Le pyromane des églises de Millau récidive à Rodez : la justice le condamne

@ADN12

Le jeune homme de 25 ans l’admet volontiers : il a « une passion pour le feu », une passion incontrôlable qui le pousse à allumer des incendies à la moindre contrariété.

Il a d’ailleurs été condamné plusieurs fois par la justice pour ce type d’agissements… Dès l’âge de 17 ans, il se souvient avoir mis le feu à un véhicule, puis à des containers à déchets, puis enfin à trois églises de Millau en 2016, pour lesquelles il avait écopé de 6 mois de prison ferme.

Flagrant délit

Une nouvelle fois, c’est à des containers à poubelles qu’il s’en est pris ces 10 et 13 novembre : d’abord dans le quartier Ramadier, puis dans la rue Hervé Gardye dans le centre-ville de Rodez. Ce deuxième départ de feu a eu lieu en plein jour, sous les yeux des policiers.
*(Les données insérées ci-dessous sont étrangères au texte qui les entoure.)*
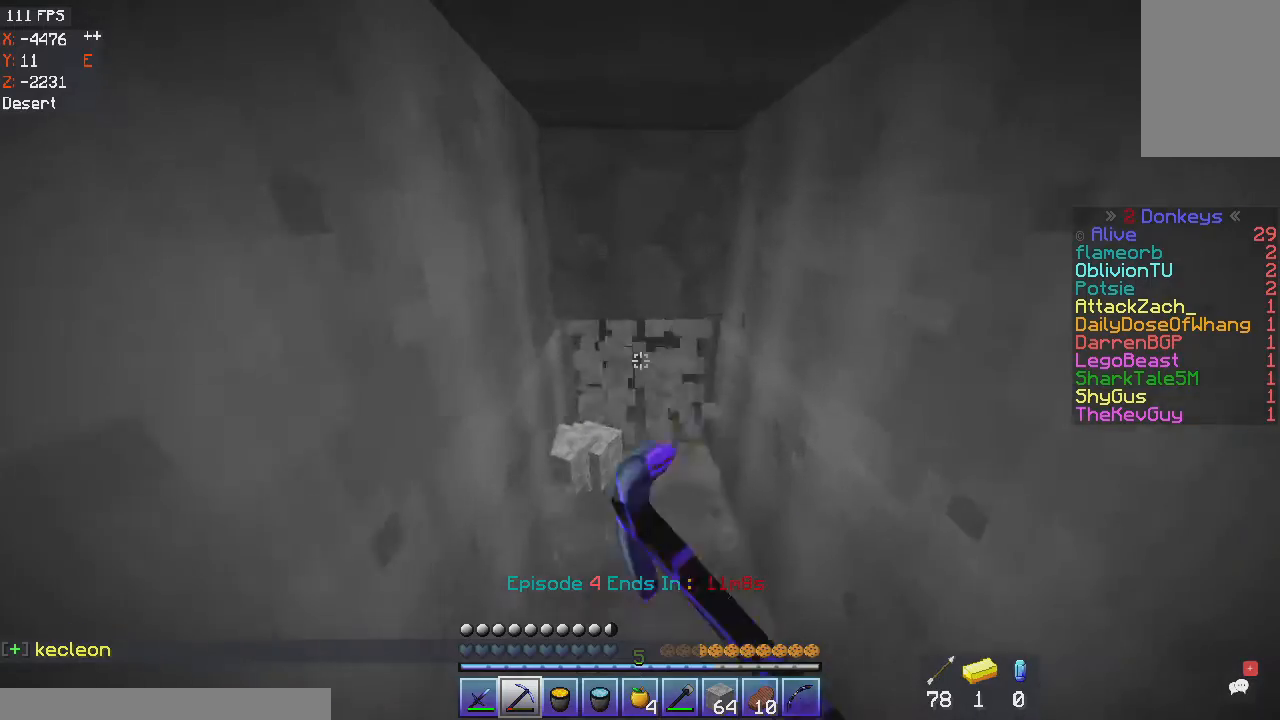
{"keys": [], "mouse": ["left"], "events": [[468, "w", "up"]]}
Placé en garde-à-vue, l’homme détenait quatre briquets… Il a été jugé ce vendredi 15 novembre au tribunal correctionnel de Rodez, sous procédure de comparution immédiate.

« Dès que vous êtes énervé, vous BRÛLEZ quelque chose »
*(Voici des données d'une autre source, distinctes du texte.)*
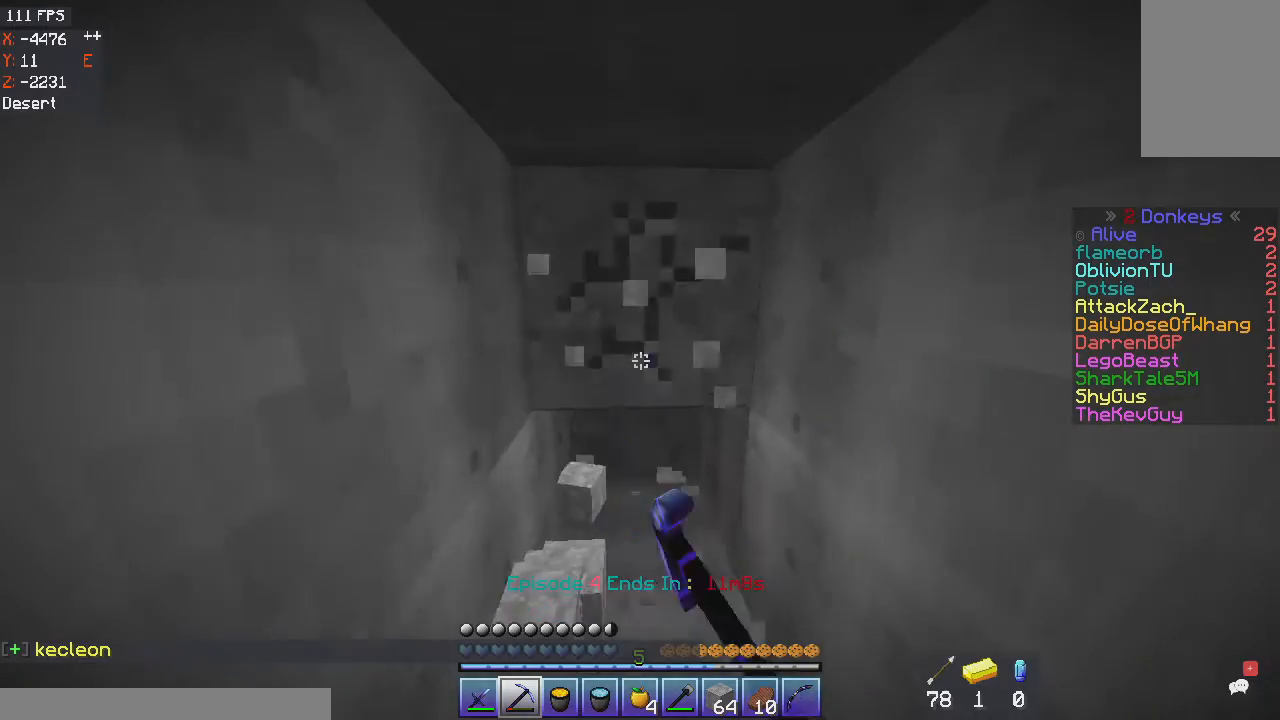
{"keys": ["w"], "mouse": ["left"], "events": [[167, "w", "down"]]}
Depuis sa condamnation pour les incendies des trois églises de Millau, l’accusé se trouvait sous suivi socio-judiciaire. « Un suivi émaillé par de nouvelles condamnations » rappelle la présidente du tribunal, Mandana Samii : « vous avez été libéré le 15 septembre dernier, et peu de temps après vous avez demandé à être réincarcéré parce que vous aviez peur d’allumer de nouveaux feux. En fait, vous appelez à l’aide quand vous êtes sur le point de passer à l’acte. Vous avez besoin d’encadrement… ». 
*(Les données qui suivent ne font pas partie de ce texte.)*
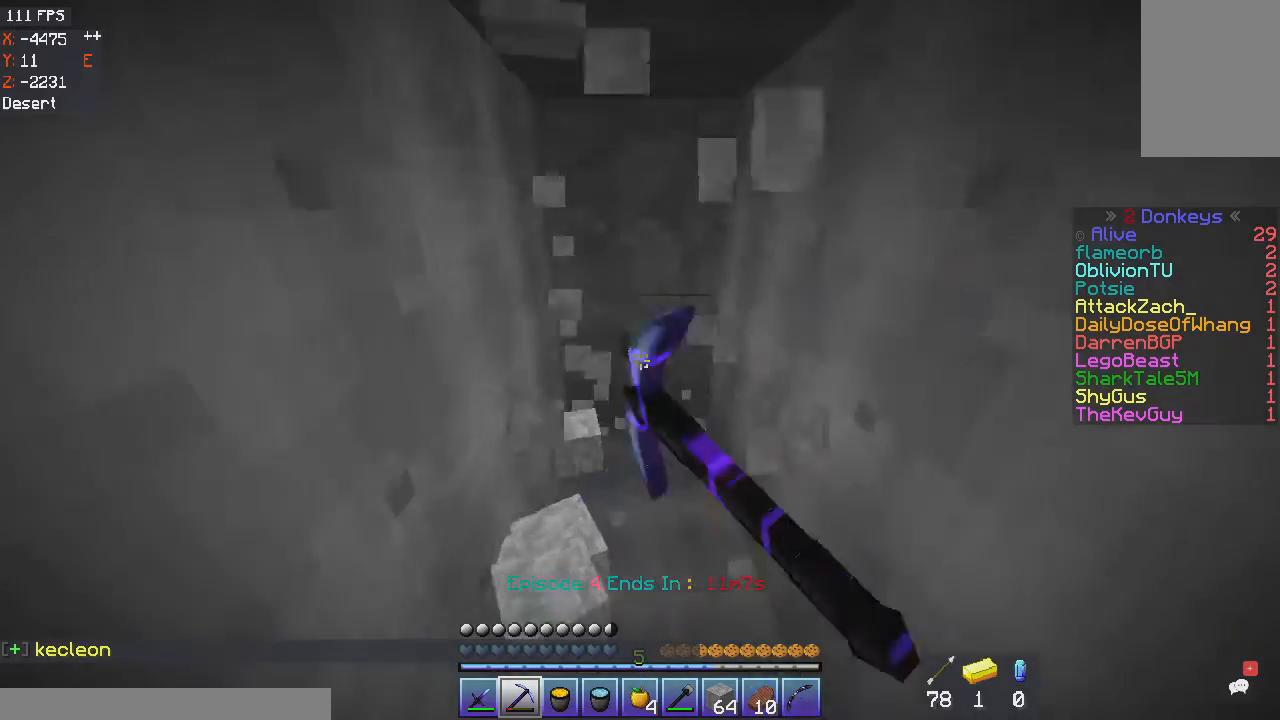
{"keys": ["w"], "mouse": ["left"], "events": [[166, "w", "up"], [333, "w", "down"]]}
Le jeune homme alterne en effet séjours en prison et en hôpital psychiatrique…

Curatelle renforcée et déficience mentale

Le moins que l’on puisse dire, c’est que le profil de l’accusé pose question. Placé en Institut Médico-Educatif jusqu’à ses 18 ans, il est aujourd’hui sous curatelle renforcée et sous traitement antipsychotique. L’expertise psychiatrique le définit comme « atteint de déficience mentale, répondant à la frustration par la commission d’incendies, avec une altération du discernement »… Pas assez néanmoins pour ne pas être pénalement responsable.

Au quotidien, il vit « dans l’errance », avec un logement à Millau qu’il n’occupe pas, des connaissances dans le milieu des stupéfiants, une sœur à Paris qu’il visite épisodiquement, un père qu’il ne voit plus, une mère au Maroc…

Quelle réponse pénale ?

A la barre, l’accusé semble en effet mentalement retardé. « C’est un cas devant lequel la justice se trouve un peu démunie, limitée dans son rôle… » admet la présidente du tribunal, rejointe par le procureur de la République Chérif Chabbi : « nous sommes aux confins de la psychiatrie, du médical et du judiciaire ». Mais le représentant du Ministère Public ne veut pas pour autant se soumettre à ses responsabilités :

« C’est un rôle difficile mais il faut l’assumer. La pyromanie n’est pas une maladie mais un trouble du contrôle. Il dit qu’il ne peut pas s’en empêcher, et comme l’attestent toutes les expertises psychiatriques, il a conscience du bien et du mal. On ne peut pas occulter sa dangerosité ! »

 

Pour le Procureur de la République, une seule solution : requérir de la prison ferme avec mandat de dépôt et une interdiction du territoire français. « Ainsi, il pourra demander une libération conditionnelle expulsion, retrouver sa maman au Maroc et ne plus être livré à lui-même ».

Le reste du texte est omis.